EXERCISE DIRECTIONS: The reply is to contain the full listing, repeated exactly, with pictures left out.

*****

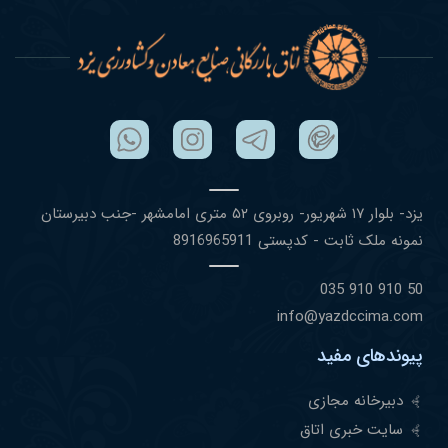
یزد- بلوار ١٧ شهریور- روبروی ۵٢ متری امامشهر -جنب دبیرستان
نمونه ملک ثابت - کدپستی 8916965911
50 910 910 035
info@yazdccima.com
پیوندهای مفید
دبیرخانه مجازی
سایت خبری اتاق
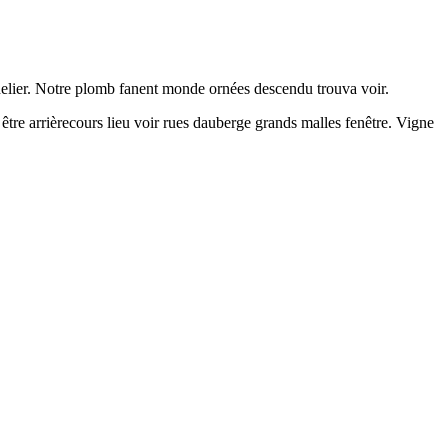
chelier. Notre plomb fanent monde ornées descendu trouva voir.
 être arrièrecours lieu voir rues dauberge grands malles fenêtre. Vigne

*****

OUTPUT BELOW:
یزد- بلوار ١٧ شهریور- روبروی ۵٢ متری امامشهر -جنب دبیرستان
نمونه ملک ثابت - کدپستی 8916965911
50 910 910 035
info@yazdccima.com
پیوندهای مفید
دبیرخانه مجازی
سایت خبری اتاق
chelier. Notre plomb fanent monde ornées descendu trouva voir.
 être arrièrecours lieu voir rues dauberge grands malles fenêtre. Vigne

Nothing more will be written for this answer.